Despite a slow and ongoing recovery from the boom and bust of the housing market, consumers are optimistic about what 2015 has to bring. But beware: Barriers remain for homebuyers.
Which real estate activities do consumers think will improve next year? All of them – but especially selling, according to a recent Trulia survey of more than 2,000 American adults.
Roughly 36% said 2015 will be much or a little better than 2014 for selling a home, while just 16% said 2015 will be much or a little worse, a difference of 20 percentage points. The rest of the respondents said next year would be neither better nor worse, or weren’t sure.
Additionally, more consumers said 2015 will be better than 2014 for buying. But the margin over those who said 2015 will be worse was not as wide.
However, barriers remain to homeownership.
“Saving for a down payment is still the highest hurdle, as it was last year, followed by poor credit and qualifying for a mortgage,” Trulia notes.
While not having a stable job has become considerably less of an obstacle — dropping to 24% this year compared with 36% last year — affordability has become a bigger obstacle.

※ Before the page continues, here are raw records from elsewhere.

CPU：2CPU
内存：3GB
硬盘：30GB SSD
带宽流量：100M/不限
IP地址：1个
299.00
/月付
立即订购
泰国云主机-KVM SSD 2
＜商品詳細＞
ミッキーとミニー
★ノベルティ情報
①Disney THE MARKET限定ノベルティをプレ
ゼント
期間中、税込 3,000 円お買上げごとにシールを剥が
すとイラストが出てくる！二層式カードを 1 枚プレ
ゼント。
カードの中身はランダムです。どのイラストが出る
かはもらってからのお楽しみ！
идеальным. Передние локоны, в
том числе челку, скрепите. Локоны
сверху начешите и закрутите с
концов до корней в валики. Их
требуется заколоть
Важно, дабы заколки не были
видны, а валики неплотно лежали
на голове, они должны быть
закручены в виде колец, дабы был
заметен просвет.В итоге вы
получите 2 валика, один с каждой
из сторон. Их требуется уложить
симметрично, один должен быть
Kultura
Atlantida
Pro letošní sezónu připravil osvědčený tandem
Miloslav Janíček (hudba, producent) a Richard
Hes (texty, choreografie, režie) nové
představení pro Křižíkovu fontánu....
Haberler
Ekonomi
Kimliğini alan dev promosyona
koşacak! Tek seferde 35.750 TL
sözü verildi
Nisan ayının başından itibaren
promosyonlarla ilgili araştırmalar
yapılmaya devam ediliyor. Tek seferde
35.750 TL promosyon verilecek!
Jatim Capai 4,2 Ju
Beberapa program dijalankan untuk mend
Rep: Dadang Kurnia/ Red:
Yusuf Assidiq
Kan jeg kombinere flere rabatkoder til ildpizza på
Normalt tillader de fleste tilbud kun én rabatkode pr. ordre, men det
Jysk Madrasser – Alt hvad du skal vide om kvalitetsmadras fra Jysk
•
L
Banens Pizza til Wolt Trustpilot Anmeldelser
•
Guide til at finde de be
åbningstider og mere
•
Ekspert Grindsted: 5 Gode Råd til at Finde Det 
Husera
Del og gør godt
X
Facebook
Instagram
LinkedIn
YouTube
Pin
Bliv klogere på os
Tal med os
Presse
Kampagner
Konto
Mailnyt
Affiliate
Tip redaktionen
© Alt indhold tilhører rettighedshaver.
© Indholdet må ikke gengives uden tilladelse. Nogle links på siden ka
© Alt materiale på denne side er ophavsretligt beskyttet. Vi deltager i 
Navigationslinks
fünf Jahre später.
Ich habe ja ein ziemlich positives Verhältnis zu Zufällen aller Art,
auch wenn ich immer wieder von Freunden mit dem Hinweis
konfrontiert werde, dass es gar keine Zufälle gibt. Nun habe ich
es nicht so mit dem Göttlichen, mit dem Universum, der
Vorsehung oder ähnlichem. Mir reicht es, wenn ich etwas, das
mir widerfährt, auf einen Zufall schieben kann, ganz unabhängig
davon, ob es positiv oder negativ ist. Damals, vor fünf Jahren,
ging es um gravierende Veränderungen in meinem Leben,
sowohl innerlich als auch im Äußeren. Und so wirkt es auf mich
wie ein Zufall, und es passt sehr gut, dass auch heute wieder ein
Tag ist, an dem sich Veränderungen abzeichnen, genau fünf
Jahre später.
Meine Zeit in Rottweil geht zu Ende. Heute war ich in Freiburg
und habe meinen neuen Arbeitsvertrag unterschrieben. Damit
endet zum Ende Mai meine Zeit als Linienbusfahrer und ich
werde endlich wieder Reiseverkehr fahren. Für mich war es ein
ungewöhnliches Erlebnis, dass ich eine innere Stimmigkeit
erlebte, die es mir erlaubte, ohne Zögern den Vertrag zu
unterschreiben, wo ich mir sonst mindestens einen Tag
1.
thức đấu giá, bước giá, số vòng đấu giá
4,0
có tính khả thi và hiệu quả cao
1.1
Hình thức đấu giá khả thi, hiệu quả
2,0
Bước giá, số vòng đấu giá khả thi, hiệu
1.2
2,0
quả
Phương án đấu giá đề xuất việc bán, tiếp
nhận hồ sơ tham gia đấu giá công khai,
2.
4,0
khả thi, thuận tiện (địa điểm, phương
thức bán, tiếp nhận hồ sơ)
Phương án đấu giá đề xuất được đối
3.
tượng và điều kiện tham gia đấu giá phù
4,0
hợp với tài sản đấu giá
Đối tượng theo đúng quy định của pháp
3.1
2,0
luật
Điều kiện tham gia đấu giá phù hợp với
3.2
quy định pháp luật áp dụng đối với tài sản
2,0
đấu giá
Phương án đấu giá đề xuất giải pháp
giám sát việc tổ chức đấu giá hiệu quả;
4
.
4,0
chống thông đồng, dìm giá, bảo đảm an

Some 32% of respondents cited rising home prices, compared with 22% last year.
In its 2015 housing market outlook, Trulia expects affordability to remain a steep hurdle for homebuyers.
Despite slowing price gains, home-buying affordability will worsen next year for two reasons: Price increases will “almost surely” outpace income growth, and the strengthening economy should push up mortgage rates.
While Trulia points to a strong rental market in 2015, single-family housing starts and new home sales are still not much better than half of normal levels. They’ll improve in 2015, but not as much as consumers would like.
Finally, the vacancy rate for single-family homes is still near its recession high, which discourages new construction. Buyer demand for single-family homes simply hasn’t recovered enough to support near-normal levels of single-family starts or new home sales, Trulia notes.
But some markets show more promise than others. Among them: Boston, Dallas, Nashville, San Diego and Seattle.